I begin this review with the authors’ quote of Shobhaa De, a political commentator.
The India we are lauding forms but a microcosm of this vast land. It is the India of the elite, the privileged, the affluent. The only India we want the rest of the world to see and acknowledge, because we are so damned ashamed of the other. Ashamed. And Ignorant.
No, this is not a half-full or half-empty glass situation nor can it be reduced to an individual being or not being an optimist.
I have long avoided reading Amartya Sen, perhaps because, deep down, I was of the view that his perspectives are very socialistic and my pro-market brain would not appreciate it. In this book, Sen, along with his co-author, Jean Dreze, explore the dimension of India that we don’t see in newspapers or television,. The part of India we see is usually filled with narratives of India that is “shining”, is “incredible”, supported aptly by advertisements of multi-million dollar homes, the latest BMW/ Audi cars, and a constant coverage of the crony triangle that includes Bollywood, Politics and Cricket, with an occasional sprinkle of demography-targeted sensational news. In this book, the authors cover the India that has not only not enjoyed the fruits of this growth, but also the one that’s constantly neglected.
The first and the most profound thing I learnt is that development is not the same as growth. It is very tempting to compare India by virtue of the shiny dimensions to the likes of America, when in reality this kind of comparison is not only preposterous, but also completely far fetching. The fact that America doesn’t find a mention through the vast majority of the book, except in one chapter for an entirely different reason, is proof that India Vs America is only for sensationalist media and casual bloggers. Even a India Vs China comparison, including the anti-democracy rhetoric, is misinformed, pre-mature and irrelevant.
The second most important aspect is that India, while telling a glamorous story on growth [in GDP terms], while still being a pack-leader among major economies hit by slow or no growth, is severely behind most of the BRICS countries, most of the ASEAN countries and even most of the South Asian countries, including in some cases, Pakistan, when it comes to social indicators. In that backdrop, a comparison with European or North American countries can only be, to use the authors’ phrase, “empirical non sense”

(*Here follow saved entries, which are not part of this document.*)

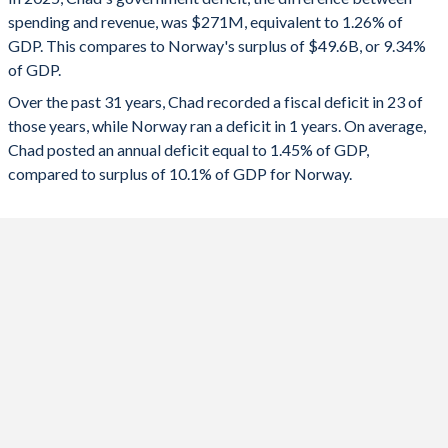
1992
-
-
spending and revenue, was $271M, equivalent to 1.26% of
2024
-2.03%
12.8%
GDP. This compares to Norway's surplus of $49.6B, or 9.34%
1991
-
-
of GDP.
2023
-1.26%
15.9%
Over the past 31 years, Chad recorded a fiscal deficit in 23 of
1990
-
-
2022
3.79%
24.7%
those years, while Norway ran a deficit in 1 years. On average,
1989
-
-
Chad posted an annual deficit equal to 1.45% of GDP,
2021
-1.29%
9.93%
compared to surplus of 10.1% of GDP for Norway.
1988
-
-
2020
1.24%
-2.46%
1987
-
-
2019
-0.11%
6.28%
1986
-
-
2018
1.39%
7.56%
1985
-
-
2017
-0.18%
4.79%
1984
-
-
2016
-1.51%
3.91%
1983
-
-
2015
-3.29%
5.8%
1982
-
-
2014
-3.22%
8.34%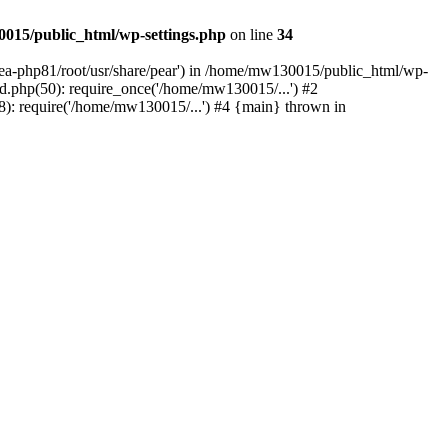
015/public_html/wp-settings.php
on line
34
/ea-php81/root/usr/share/pear') in /home/mw130015/public_html/wp-
.php(50): require_once('/home/mw130015/...') #2
: require('/home/mw130015/...') #4 {main} thrown in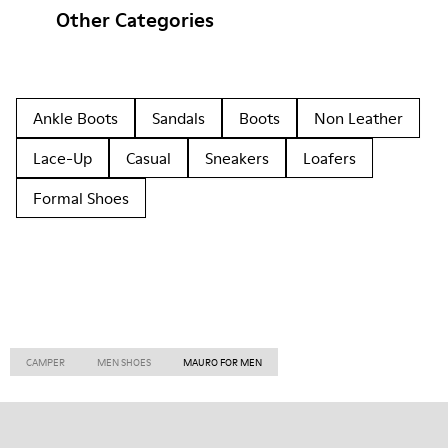
Other Categories
Ankle Boots
Sandals
Boots
Non Leather
Lace-Up
Casual
Sneakers
Loafers
Formal Shoes
CAMPER
MEN SHOES
MAURO FOR MEN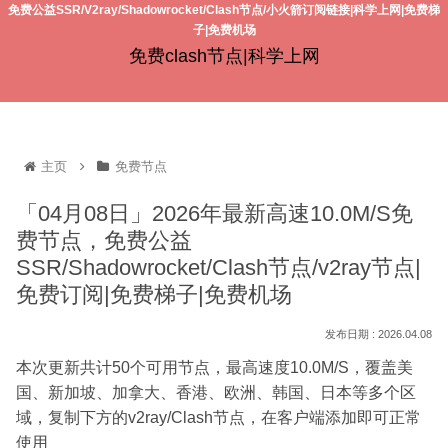
免费公益SSR/V2ray/Shadowrocket/Clash节点/小火箭订阅链接|科学上网|免费梯
子|免费机场
免费clash节点|科学上网
主页
免费节点
「04月08日」2026年最新高速10.0M/S免
费节点，免费公益
SSR/Shadowrocket/Clash节点/v2ray节点|
免费订阅|免费梯子|免费机场
2026.04.08
本次更新共计50个可用节点，最高速度10.0M/S，覆盖美
国、新加坡、加拿大、香港、欧洲、韩国、日本等多个区
域，复制下方的v2ray/Clash节点，在客户端添加即可正常
使用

By the same token, I was pleasantly surprised, how well Tamil Nadu was doing, vis-à-vis the other states in India. Together with Kerala and Himachal Pradesh, Tamil Nadu has been knocking out several of the social issues since the EVR days to right now. I have very many friends that are tired of the two-party politics that dominates Tamil Nadu, but will be pleasantly surprised to know that these 3 states top among the Indian states on almost every social indicator.

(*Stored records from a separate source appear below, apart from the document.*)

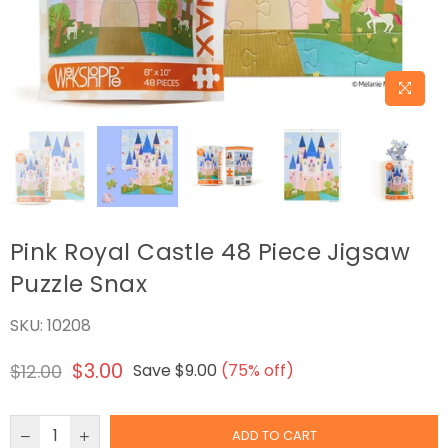
Pink Royal Castle 48 Piece Jigsaw
Puzzle Snax
SKU:
10208
$3.00
$12.00
Save
$9.00
(
75
% off)
Regular
price
ADD TO CART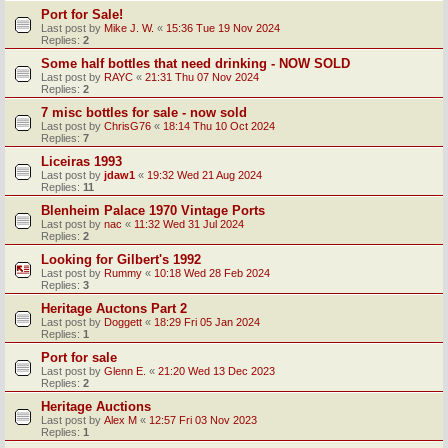
Port for Sale!
Last post by
Mike J. W.
«
15:36 Tue 19 Nov 2024
Replies:
2
Some half bottles that need drinking - NOW SOLD
Last post by
RAYC
«
21:31 Thu 07 Nov 2024
Replies:
2
7 misc bottles for sale - now sold
Last post by
ChrisG76
«
18:14 Thu 10 Oct 2024
Replies:
7
Liceiras 1993
Last post by
jdaw1
«
19:32 Wed 21 Aug 2024
Replies:
11
Blenheim Palace 1970 Vintage Ports
Last post by
nac
«
11:32 Wed 31 Jul 2024
Replies:
2
Looking for Gilbert's 1992
Last post by
Rummy
«
10:18 Wed 28 Feb 2024
Replies:
3
Heritage Auctons Part 2
Last post by
Doggett
«
18:29 Fri 05 Jan 2024
Replies:
1
Port for sale
Last post by
Glenn E.
«
21:20 Wed 13 Dec 2023
Replies:
2
Heritage Auctions
Last post by
Alex M
«
12:57 Fri 03 Nov 2023
Replies:
1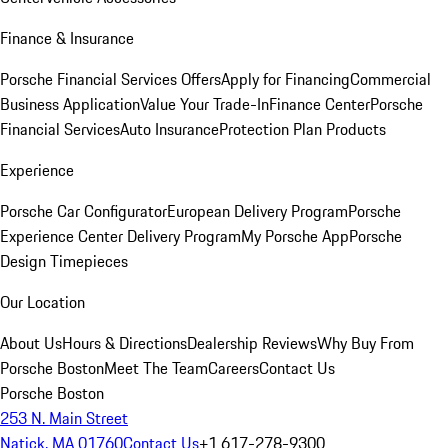
Finance & Insurance
Porsche Financial Services Offers
Apply for Financing
Commercial
Business Application
Value Your Trade-In
Finance Center
Porsche
Financial Services
Auto Insurance
Protection Plan Products
Experience
Porsche Car Configurator
European Delivery Program
Porsche
Experience Center Delivery Program
My Porsche App
Porsche
Design Timepieces
Our Location
About Us
Hours & Directions
Dealership Reviews
Why Buy From
Porsche Boston
Meet The Team
Careers
Contact Us
Porsche Boston
253 N. Main Street
Natick, MA 01760
Contact Us
+1 617-278-9300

The third aspect I learnt is that markets are not a silver-bullet and they are not even a viable solution for India’s public services, where basic people needs such as drinking water, sanitation, education, healthcare, law & order and a transparent, working system of government have yet to be met. This view, prior to my reading this book, would have seemed hyper-socialist for me, but the authors explained in such detailed fashion why private sector cannot be [entirely] relied upon, how other countries achieved what they have through effective implementations of social policies in these areas and what role can private sector play in the growth of India.
Without going “all over the place”, the authors pick education, healthcare, poverty reduction, governance and democratic ideals and offer deep insights in that. In some specific cases, the authors sound pro-redistribution, something I usually cannot accept, but their conviction is so good, it can only mean the story-telling skill of these authors are too damn compelling and the data they provide is substantial. I am still not pro-redistribution, but the authors made me look at social spending in a new light, including the case of Food Security Bill, which I had openly ridiculed due to its incompatibility with the free market theory.
If you identify yourself, assuming you are honest, with Shobhaa De’s quote in the first paragraph, this is the book you should read.
A note on the book:
The first many chapters are condensed with tons of information, in tables, and the narratives once again referring to the tables. India’s dark underbelly is exposed without the rhetoric — there’s data and more data. Only thing that annoyed me is that, in every sentence, there is something like “this will be covered in Chapter 9”, “more on this later”, “we will return to this in detail in Chapter 10” — I mean, its not like they expect the reader to remember while reading Chapter 9 that there is a back-link to Page 53 of Chapter 2. However, towards the later chapters, it does get less data-oriented and flows well.